New AI browser agents create risks if sites hijack them with hidden instructions

As artificial intelligence assistants gain the ability to navigate web browsers, they introduce a new layer of security challenges. Users must now place their trust in every website they visit, fearing that some may attempt to hijack their AI agents with concealed malicious commands. Industry experts have raised alarms this week after findings from a major AI chatbot developer indicated that these AI browser agents can be deceived into executing harmful actions approximately 25% of the time. On Tuesday, Anthropic unveiled Claude for Chrome, a web-based AI agent designed to perform tasks on behalf of users. However, due to security concerns, this extension is currently available only as a research preview to a limited group of 1,000 subscribers on Anthropic's Max plan, which ranges from $100 to $200 monthly, with other users placed on a waiting list.

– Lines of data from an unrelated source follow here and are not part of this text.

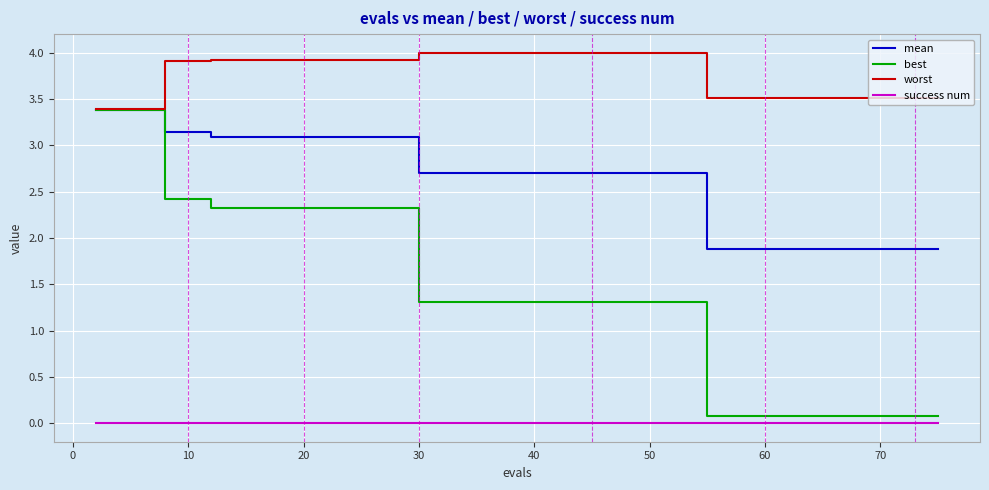

True or false: success num and worst intersect in this chart.

False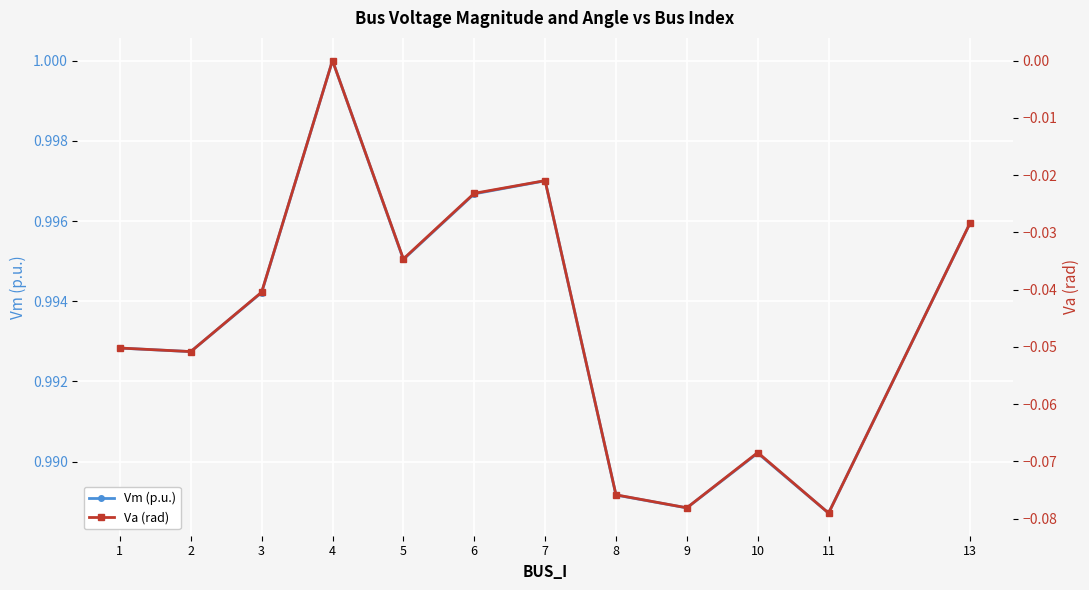

At how many categories does at least one series exceed 0?

12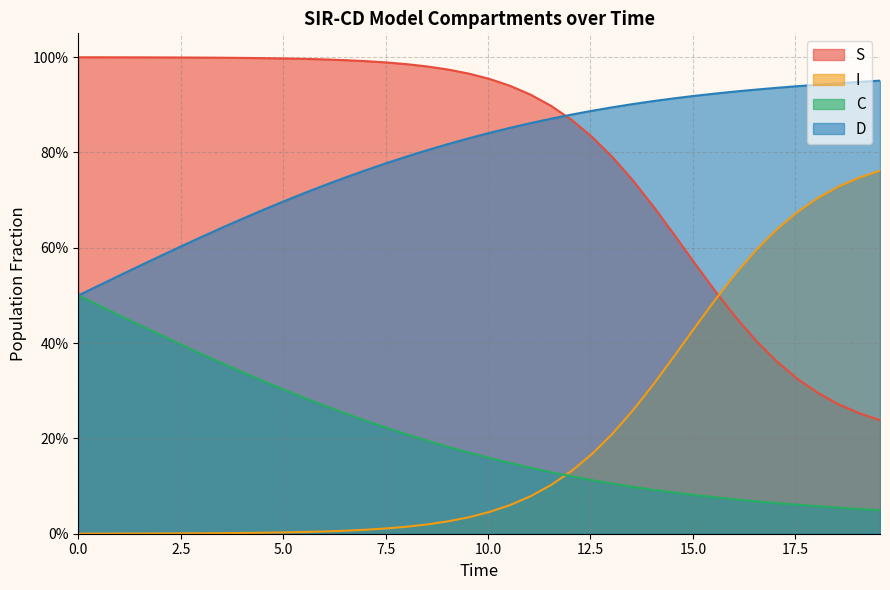

Which series has the widest spread of values?

I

The Claude for Chrome extension enables users to interact with the Claude AI model via a sidebar that keeps track of ongoing browser activities. It allows users to authorize Claude to perform various tasks, including managing calendars, scheduling meetings, drafting email replies, handling expense reports, and testing website functionalities. This new browser extension enhances Anthropic's Computer Use capability, which was initially launched in October 2024. This experimental feature allows Claude to take screenshots and manipulate the user’s mouse cursor, facilitating task completion, but the Chrome extension offers a more integrated approach. Looking at the broader landscape, Anthropic's new offering signals a competitive shift in the AI lab arena. In July, Perplexity introduced its own browser, Comet, equipped with an AI agent designed to assist users. OpenAI has also rolled out ChatGPT Agent, which utilizes its own sandboxed browser for web interactions. Additionally, Google has launched Gemini integrations with Chrome in recent months. However, this rapid integration of AI into web browsers has unveiled significant security vulnerabilities that could jeopardize user safety. Ahead of the Chrome extension's launch, Anthropic reported conducting thorough testing, which revealed that AI models utilizing browsers are susceptible to prompt injection attacks. In these scenarios, malicious individuals can embed hidden instructions within websites to manipulate AI systems into carrying out harmful actions without the user’s awareness.